Questions =
a) According to the review of "The Irishman," how old was Frank Sheeran when he died?
b) From the review of "The Irishman," copy word for word the passage from "He’s also an" up to and including "3.5-hour running time.".

[Selected excerpt]

Kamis, 07 November 2019

‘The Irishman’ is a long, bloody triumph from Robert De Niro and Martin Scorsese - Toronto Star

The Irishman

Starring Robert De Niro, Al Pacino, Joe Pesci, Harvey Keitel, Anna Paquin, Stephen Graham, Bobby Cannavale, and Ray Romano. Written by Steven Zaillian. Directed by Martin Scorsese. Opens Friday at TIFF Bell Lightbox. 209 minutes. STC

The acid drip of expediency erodes a man’s soul in Martin Scorsese’s epic masterpiece “The Irishman,” a distinctly American tragedy where fact seems like violent fantasy.

There’s nothing unreal about the film’s quality. It’s a cinematic tour de force in form and substance, representing late-career high points for director Scorsese and his lead actors Robert De Niro, Al Pacino and Joe Pesci. The film, screening at TIFF Bell Lightbox in advance of its Nov. 27 launch on Netflix, enters the season of gold as a major awards contender.

“The Irishman” is titled for the nickname of De Niro’s real-life protagonist, gangland hitman Frank Sheeran, who died in 2003 at the age of 83. That’s a very long life for a man of his grim calling — on-screen notes during the film keep a tally of the early demise of many historical figures big and small.

As the story goes in Steven Zaillian’s screenplay, based on Charles Brandt’s non-fiction book “I Heard You Paint Houses,” Sheeran is a Second World War hero turned postwar fixer. He graduates from stealing steaks to sealing fates over the course of his criminal rise working for the Mafia’s Bufalino crime family and the mob-connected Teamsters Union.

He’s also an unreliable narrator who imparts a matter-of-fact tone to the proceedings, which span multiple decades over its demanding but justifiable 3.5-hour running time.

Sheeran recounts — make that confesses — an alternate version of U.S. history in the mid-20th century. He cops to gangland involvement in signal events of the 1960s: the election and later assassination of President John F. Kennedy, the U.S.-backed Bay of Pigs invasion in Cuba and the subsequent Cuban Missile Crisis that brought the world to the brink of nuclear war.

Most dramatically in this film, Sheeran also provides graphic revelations about the 1975 disappearance and presumed murder of Teamsters Union firebrand Jimmy Hoffa, who is played — with scant resemblance but much brio — by Al Pacino. (Scorsese employs digital trickery to de-age his cast for flashbacks; the effect works well enough not to distract.)

In each of these events, organized crime plays a role as unseen catalyst; the acceptance of such claims requires a belief in conspiracy theories.

But no mental gymnastics are require to recognize the moral slide of Sheeran, a man who saw himself as a humble family guy — father of four daughters, from two wives — who did what he felt had to be done to get ahead, pursuing a version of the American Dream that ultimately soured.

[/Selected excerpt]
[Dataset extract]

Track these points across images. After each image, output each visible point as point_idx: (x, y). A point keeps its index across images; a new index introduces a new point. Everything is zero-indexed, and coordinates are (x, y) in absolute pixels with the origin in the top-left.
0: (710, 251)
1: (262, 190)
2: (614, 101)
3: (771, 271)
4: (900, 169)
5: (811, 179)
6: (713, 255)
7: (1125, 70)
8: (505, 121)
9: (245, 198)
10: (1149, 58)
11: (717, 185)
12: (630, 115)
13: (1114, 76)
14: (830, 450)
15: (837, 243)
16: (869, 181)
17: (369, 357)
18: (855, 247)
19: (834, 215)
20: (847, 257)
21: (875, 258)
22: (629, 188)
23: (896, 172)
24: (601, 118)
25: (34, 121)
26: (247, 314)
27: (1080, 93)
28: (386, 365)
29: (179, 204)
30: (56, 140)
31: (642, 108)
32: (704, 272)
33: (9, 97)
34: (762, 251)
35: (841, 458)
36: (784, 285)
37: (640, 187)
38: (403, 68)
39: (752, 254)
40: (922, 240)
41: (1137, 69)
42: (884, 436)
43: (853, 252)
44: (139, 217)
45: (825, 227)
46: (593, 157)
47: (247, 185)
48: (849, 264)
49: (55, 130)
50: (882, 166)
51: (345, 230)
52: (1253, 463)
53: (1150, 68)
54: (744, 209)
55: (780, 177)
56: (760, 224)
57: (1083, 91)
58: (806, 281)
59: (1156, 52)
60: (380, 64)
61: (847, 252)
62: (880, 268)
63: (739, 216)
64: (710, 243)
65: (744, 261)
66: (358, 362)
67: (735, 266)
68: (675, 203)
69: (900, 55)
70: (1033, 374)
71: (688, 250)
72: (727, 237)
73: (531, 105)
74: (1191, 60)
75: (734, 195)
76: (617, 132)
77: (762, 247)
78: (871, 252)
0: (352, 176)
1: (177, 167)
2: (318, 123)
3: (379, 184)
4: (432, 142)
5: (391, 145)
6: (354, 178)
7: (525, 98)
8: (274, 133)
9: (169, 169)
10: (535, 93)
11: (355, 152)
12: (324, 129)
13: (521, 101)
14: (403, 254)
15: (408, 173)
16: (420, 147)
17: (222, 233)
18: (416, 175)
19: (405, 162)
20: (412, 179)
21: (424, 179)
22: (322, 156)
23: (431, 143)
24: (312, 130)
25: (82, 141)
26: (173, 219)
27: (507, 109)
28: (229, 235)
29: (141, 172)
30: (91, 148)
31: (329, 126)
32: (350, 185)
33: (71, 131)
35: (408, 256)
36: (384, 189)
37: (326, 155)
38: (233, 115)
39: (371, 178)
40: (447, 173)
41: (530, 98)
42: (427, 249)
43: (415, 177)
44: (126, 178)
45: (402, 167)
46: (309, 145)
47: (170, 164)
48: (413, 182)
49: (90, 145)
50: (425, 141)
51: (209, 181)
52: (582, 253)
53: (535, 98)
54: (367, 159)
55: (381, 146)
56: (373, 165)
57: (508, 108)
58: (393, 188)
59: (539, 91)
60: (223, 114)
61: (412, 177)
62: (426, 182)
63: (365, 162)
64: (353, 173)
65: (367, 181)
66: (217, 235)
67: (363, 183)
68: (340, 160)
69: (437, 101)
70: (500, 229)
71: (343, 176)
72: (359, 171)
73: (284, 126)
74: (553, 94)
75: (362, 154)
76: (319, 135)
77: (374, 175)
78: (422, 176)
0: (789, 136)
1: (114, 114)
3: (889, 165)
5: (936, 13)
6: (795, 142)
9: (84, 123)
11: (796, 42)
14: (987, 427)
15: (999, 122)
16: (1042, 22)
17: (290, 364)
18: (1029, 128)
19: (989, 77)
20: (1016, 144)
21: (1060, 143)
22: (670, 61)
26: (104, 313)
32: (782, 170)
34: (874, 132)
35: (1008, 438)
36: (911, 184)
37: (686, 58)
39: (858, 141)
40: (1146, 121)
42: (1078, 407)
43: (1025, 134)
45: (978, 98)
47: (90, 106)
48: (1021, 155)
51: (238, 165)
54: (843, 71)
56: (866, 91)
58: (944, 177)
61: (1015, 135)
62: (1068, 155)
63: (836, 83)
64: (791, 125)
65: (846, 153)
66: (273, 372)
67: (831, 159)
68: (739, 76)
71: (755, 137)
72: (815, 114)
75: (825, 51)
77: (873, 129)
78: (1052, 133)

[/Dataset extract]

Exercise solutions =
a) He died at the age of 83, in 2003.

b)
He’s also an unreliable narrator who imparts a matter-of-fact tone to the proceedings, which span multiple decades over its demanding but justifiable 3.5-hour running time.